Records provided:

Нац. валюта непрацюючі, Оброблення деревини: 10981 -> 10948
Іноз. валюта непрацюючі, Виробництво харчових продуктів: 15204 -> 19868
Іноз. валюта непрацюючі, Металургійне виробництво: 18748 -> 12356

...

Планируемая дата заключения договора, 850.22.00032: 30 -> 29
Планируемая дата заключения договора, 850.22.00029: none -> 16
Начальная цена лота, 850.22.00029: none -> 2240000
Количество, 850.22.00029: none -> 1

* * *

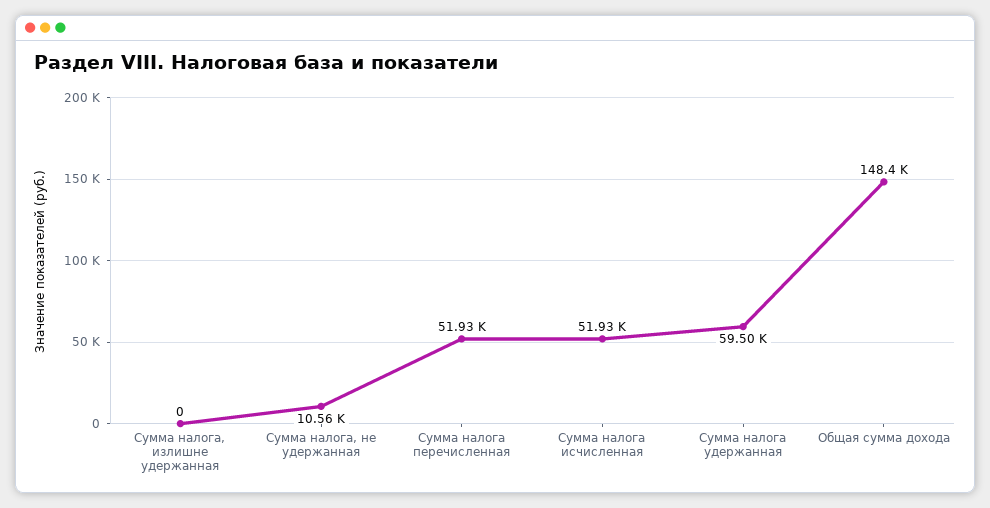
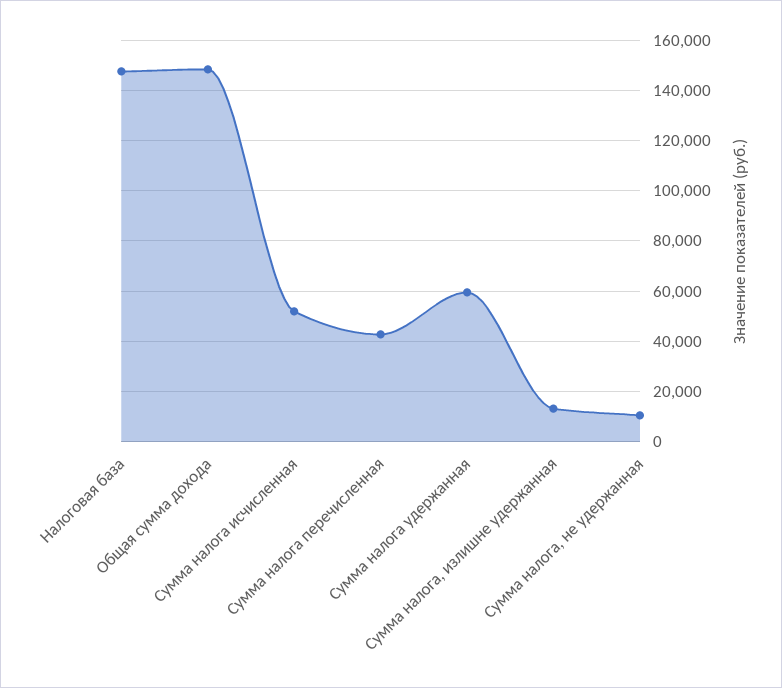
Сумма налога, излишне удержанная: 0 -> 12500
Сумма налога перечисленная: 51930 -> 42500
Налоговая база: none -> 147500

Instructions to follow: State how many lines in the listing above contain "валюта". Nothing else is needed.

Response: 3